**Consegna**.
Prosegui il testo sull'acquaponica riportato qui sotto, riprendendo subito dopo la sua ultima frase.

**Estratto della pagina**.
L’acquaponica è un sistema di produzione ecosostenibile che coniuga insieme l’acquacoltura, ovvero l’allevamento di specie animali acquatiche, e l’idroponica, cioè la coltivazione di vegetali senza l’impiego di terra.

Integrazione perfetta di due sistemi di produzione ben collaudati, massimizzandone le qualità individuali per produrre cibo dall’alto contenuto proteico, coltivazione di diverse specie vegetali, consumo di pochissima acqua e suolo, in un sistema chiuso ed autosufficiente.

Grazie ad una ricerca iniziata più di trenta anni fa prima negli Stati Uniti e successivamente in Australia, è diventato oggi possibile produrre gamberi di fiume nel giardino di casa oppure allevare pesci commestibili o ornamentali coltivando allo stesso tempo pomodori, zucchine, basilico ed insalata direttamente all’interno di strutture chiuse e coperte in pieno centro storico cittadino, senza avere bisogno né di terra né di una fonte d’acqua continua e consistente.

**Dati disponibili**.

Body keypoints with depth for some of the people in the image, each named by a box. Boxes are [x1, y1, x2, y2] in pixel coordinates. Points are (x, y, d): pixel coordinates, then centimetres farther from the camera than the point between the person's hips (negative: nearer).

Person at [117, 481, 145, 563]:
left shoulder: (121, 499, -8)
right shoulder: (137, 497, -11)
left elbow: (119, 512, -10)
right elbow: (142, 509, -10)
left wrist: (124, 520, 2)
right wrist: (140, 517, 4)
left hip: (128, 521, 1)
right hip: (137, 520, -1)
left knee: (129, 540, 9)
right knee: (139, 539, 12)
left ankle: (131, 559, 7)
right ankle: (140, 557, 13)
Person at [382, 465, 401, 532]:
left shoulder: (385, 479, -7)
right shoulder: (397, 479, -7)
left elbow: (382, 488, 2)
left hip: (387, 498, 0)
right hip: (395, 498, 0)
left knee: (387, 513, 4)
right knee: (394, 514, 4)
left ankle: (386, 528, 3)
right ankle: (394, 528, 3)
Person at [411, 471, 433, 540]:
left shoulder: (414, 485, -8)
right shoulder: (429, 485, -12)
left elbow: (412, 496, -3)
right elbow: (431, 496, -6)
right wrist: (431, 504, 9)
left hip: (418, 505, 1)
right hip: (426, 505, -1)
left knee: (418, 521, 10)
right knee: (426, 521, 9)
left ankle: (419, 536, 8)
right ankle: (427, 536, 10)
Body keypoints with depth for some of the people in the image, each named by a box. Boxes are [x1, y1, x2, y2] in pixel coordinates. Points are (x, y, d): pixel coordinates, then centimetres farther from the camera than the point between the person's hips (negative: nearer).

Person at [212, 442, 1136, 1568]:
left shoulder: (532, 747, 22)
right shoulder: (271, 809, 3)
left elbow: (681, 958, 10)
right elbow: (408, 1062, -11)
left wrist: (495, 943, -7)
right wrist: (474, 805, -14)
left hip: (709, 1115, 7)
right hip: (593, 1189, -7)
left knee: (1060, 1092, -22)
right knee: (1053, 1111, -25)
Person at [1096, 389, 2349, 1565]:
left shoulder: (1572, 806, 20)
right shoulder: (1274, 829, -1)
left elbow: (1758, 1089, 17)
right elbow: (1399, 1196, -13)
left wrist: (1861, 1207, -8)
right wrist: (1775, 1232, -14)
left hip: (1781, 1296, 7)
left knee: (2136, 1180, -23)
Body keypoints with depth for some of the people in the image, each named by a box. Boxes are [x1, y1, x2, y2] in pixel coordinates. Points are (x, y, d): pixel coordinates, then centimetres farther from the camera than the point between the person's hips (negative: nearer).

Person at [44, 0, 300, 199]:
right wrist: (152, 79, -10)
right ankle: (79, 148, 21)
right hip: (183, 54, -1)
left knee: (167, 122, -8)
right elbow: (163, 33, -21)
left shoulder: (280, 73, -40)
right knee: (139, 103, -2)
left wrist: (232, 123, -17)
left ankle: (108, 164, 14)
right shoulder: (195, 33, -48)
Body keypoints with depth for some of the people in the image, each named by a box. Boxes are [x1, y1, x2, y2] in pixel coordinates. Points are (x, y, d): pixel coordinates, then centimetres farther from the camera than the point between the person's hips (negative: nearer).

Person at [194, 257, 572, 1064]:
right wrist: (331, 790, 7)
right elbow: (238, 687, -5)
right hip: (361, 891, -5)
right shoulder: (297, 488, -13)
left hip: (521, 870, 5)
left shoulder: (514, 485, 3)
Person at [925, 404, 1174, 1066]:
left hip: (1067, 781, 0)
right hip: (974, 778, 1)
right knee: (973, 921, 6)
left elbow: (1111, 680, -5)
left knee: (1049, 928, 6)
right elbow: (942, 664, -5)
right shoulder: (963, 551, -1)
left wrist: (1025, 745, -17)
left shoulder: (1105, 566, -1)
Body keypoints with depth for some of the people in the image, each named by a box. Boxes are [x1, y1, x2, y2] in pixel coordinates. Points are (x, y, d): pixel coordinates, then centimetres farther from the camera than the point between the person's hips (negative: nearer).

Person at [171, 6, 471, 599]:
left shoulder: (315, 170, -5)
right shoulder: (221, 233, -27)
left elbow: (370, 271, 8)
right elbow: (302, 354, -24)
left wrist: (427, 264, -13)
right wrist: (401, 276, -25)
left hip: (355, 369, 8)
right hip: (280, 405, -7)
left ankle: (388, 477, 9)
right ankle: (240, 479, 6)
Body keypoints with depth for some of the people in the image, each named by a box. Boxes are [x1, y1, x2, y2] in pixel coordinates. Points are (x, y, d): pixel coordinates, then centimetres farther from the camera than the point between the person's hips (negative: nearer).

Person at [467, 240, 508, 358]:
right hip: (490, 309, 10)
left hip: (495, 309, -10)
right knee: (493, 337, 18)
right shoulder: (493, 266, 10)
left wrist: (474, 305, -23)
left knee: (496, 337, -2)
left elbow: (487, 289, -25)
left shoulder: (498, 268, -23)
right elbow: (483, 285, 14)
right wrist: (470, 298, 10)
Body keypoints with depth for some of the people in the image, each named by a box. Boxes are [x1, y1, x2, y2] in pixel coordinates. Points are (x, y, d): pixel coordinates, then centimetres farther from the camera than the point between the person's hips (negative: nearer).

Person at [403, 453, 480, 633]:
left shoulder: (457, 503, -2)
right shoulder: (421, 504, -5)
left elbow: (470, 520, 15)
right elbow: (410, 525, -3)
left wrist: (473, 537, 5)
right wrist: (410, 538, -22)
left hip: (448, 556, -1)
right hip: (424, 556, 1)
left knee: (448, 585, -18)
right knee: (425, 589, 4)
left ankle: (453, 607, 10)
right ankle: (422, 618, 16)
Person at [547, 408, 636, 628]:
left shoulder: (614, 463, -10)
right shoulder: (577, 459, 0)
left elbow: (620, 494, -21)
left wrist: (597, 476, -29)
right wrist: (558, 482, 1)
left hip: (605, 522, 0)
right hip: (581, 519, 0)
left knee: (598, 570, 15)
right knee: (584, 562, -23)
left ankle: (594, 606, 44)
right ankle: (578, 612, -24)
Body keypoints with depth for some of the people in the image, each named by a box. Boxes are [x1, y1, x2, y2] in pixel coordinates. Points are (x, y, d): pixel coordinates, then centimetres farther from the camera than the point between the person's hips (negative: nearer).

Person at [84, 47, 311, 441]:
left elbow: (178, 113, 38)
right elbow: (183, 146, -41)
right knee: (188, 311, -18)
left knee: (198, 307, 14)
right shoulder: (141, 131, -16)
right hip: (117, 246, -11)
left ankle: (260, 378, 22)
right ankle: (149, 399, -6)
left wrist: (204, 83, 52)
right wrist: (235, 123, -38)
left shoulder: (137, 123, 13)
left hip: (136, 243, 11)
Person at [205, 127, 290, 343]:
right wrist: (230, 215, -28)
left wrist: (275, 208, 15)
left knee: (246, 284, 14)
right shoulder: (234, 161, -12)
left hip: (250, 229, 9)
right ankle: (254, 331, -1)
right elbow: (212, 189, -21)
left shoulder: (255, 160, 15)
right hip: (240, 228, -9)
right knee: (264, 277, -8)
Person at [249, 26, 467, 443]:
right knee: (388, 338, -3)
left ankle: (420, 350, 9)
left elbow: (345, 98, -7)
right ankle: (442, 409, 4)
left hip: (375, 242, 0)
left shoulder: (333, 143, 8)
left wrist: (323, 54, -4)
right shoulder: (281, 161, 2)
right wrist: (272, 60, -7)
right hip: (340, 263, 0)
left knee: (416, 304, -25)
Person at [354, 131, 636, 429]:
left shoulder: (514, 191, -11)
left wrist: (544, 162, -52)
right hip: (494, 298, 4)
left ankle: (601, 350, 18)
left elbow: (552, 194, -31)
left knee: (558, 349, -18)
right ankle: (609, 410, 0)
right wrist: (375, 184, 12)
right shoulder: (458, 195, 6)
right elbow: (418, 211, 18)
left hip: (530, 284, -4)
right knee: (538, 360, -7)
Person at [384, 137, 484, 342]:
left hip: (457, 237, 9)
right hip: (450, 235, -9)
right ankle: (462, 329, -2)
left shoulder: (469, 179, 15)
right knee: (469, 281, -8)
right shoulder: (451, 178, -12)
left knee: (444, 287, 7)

**Risposta**.
Nulla di miracoloso, ancora una volta la tecnica e la tecnologia ci sono venute incontro, grazie alla messa a punto di efficaci sistemi a ricircolo e recupero dell’acqua che lavorano in sinergia con apparati bio-filtranti vegetali. Il tutto completamente naturale. Ovviamente, questi sistemi di ricircolo possono essere dimensionati per poter soddisfare sia le esigenze alimentari ed economiche di una singola famiglia, sia le aspettative più ampie della produzione commerciale, per la fornitura di specie acquatiche e vegetali commestibili ai mercati locali, ai supermercati, ai ristoranti, etc. durante tutto l’anno.

Ma quali sono le specie allevabili/coltivabili?

Alcune tra quelle ittiche sono: trota, pesce gatto, carpa, gamberi di acqua dolce, etc. e poi svariati pesci ornamentali. Tra quelle vegetali abbiamo: lattuga, carota, basilico, sedano, pomodoro, piselli, spinaci, melanzana, peperoncino, fagiolini, fragole, erba cipollina, cetriolo, zafferano, etc. e poi svariate piante ornamentali.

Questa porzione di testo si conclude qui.